(Design files in plain text)
_ _ _ _

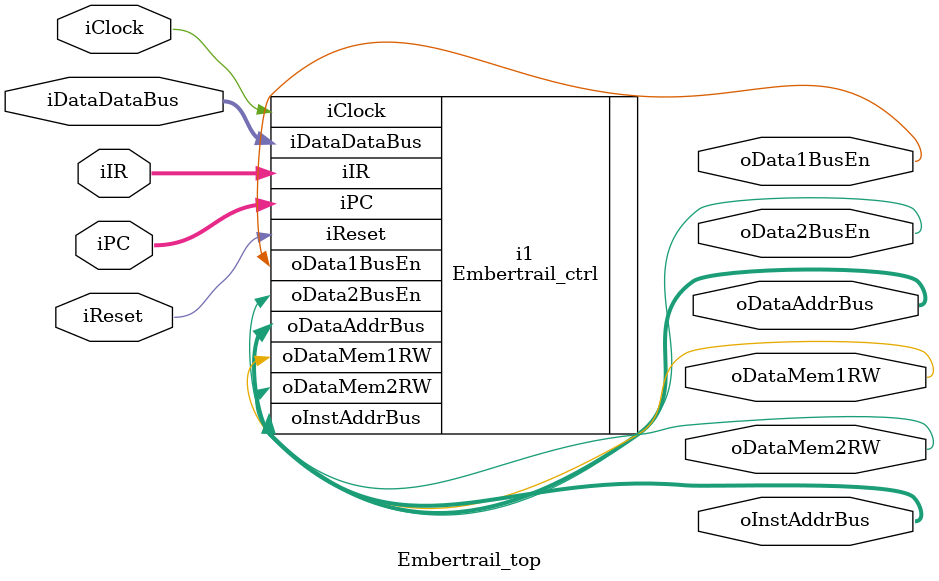
<source format=v>

module Embertrail_top(
input wire iClock,
input wire [31:0] iPC,
input wire [31:0] iIR,
input wire iReset,

input wire [31:0] iDataDataBus,

output wire [31:0] oDataAddrBus,
output wire [15:0] oInstAddrBus,

output wire oDataMem1RW,
output wire oDataMem2RW,
output wire oData1BusEn,
output wire oData2BusEn
);

Embertrail_ctrl i1 (
// port map - connection between master ports and signals/registers   
  .iIR(iIR),
  .iPC(iPC),
  .iReset(iReset),
  .iClock(iClock),
	
  .iDataDataBus(iDataDataBus),  
  .oDataAddrBus(oDataAddrBus),  
  .oInstAddrBus(oInstAddrBus),
  .oDataMem1RW(oDataMem1RW),
  .oDataMem2RW(oDataMem2RW),
  .oData1BusEn(oData1BusEn),
  .oData2BusEn(oData2BusEn)
);

endmodule
</source>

_ _ _ _

WHAT NEEDS TO BE DONE: Your task is to repeat the entries above exactly, omitting the pictures.

RESPONSE TO THIS TASK:
<source format=v>

module Embertrail_top(
input wire iClock,
input wire [31:0] iPC,
input wire [31:0] iIR,
input wire iReset,

input wire [31:0] iDataDataBus,

output wire [31:0] oDataAddrBus,
output wire [15:0] oInstAddrBus,

output wire oDataMem1RW,
output wire oDataMem2RW,
output wire oData1BusEn,
output wire oData2BusEn
);

Embertrail_ctrl i1 (
// port map - connection between master ports and signals/registers   
  .iIR(iIR),
  .iPC(iPC),
  .iReset(iReset),
  .iClock(iClock),
	
  .iDataDataBus(iDataDataBus),  
  .oDataAddrBus(oDataAddrBus),  
  .oInstAddrBus(oInstAddrBus),
  .oDataMem1RW(oDataMem1RW),
  .oDataMem2RW(oDataMem2RW),
  .oData1BusEn(oData1BusEn),
  .oData2BusEn(oData2BusEn)
);

endmodule
</source>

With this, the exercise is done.